**TASK REQUIREMENTS**
Copy out the data that follows exactly, leaving out no line.

****

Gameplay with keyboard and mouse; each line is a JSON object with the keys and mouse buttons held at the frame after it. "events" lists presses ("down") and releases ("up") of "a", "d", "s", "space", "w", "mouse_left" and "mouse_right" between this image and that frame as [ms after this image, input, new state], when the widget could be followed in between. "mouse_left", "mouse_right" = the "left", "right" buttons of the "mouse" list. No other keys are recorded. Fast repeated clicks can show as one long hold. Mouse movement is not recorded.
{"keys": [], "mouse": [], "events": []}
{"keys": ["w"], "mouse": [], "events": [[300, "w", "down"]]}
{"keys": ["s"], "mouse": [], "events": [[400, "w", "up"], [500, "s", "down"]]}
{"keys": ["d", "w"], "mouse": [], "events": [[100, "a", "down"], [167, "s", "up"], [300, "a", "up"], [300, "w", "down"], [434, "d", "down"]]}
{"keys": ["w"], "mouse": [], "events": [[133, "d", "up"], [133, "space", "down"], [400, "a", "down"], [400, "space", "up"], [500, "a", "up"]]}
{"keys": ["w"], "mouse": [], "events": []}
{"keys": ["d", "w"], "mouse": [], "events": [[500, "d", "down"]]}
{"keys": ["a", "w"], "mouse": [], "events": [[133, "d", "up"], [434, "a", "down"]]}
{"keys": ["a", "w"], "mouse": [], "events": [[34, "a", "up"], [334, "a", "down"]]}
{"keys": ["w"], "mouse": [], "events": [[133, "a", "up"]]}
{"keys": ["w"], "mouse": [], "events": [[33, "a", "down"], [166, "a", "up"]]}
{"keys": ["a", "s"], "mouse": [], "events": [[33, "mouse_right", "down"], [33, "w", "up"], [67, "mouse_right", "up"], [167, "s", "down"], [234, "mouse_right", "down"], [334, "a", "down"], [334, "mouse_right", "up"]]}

****

**ANSWER SECTION**
Gameplay with keyboard and mouse; each line is a JSON object with the keys and mouse buttons held at the frame after it. "events" lists presses ("down") and releases ("up") of "a", "d", "s", "space", "w", "mouse_left" and "mouse_right" between this image and that frame as [ms after this image, input, new state], when the widget could be followed in between. "mouse_left", "mouse_right" = the "left", "right" buttons of the "mouse" list. No other keys are recorded. Fast repeated clicks can show as one long hold. Mouse movement is not recorded.
{"keys": [], "mouse": [], "events": []}
{"keys": ["w"], "mouse": [], "events": [[300, "w", "down"]]}
{"keys": ["s"], "mouse": [], "events": [[400, "w", "up"], [500, "s", "down"]]}
{"keys": ["d", "w"], "mouse": [], "events": [[100, "a", "down"], [167, "s", "up"], [300, "a", "up"], [300, "w", "down"], [434, "d", "down"]]}
{"keys": ["w"], "mouse": [], "events": [[133, "d", "up"], [133, "space", "down"], [400, "a", "down"], [400, "space", "up"], [500, "a", "up"]]}
{"keys": ["w"], "mouse": [], "events": []}
{"keys": ["d", "w"], "mouse": [], "events": [[500, "d", "down"]]}
{"keys": ["a", "w"], "mouse": [], "events": [[133, "d", "up"], [434, "a", "down"]]}
{"keys": ["a", "w"], "mouse": [], "events": [[34, "a", "up"], [334, "a", "down"]]}
{"keys": ["w"], "mouse": [], "events": [[133, "a", "up"]]}
{"keys": ["w"], "mouse": [], "events": [[33, "a", "down"], [166, "a", "up"]]}
{"keys": ["a", "s"], "mouse": [], "events": [[33, "mouse_right", "down"], [33, "w", "up"], [67, "mouse_right", "up"], [167, "s", "down"], [234, "mouse_right", "down"], [334, "a", "down"], [334, "mouse_right", "up"]]}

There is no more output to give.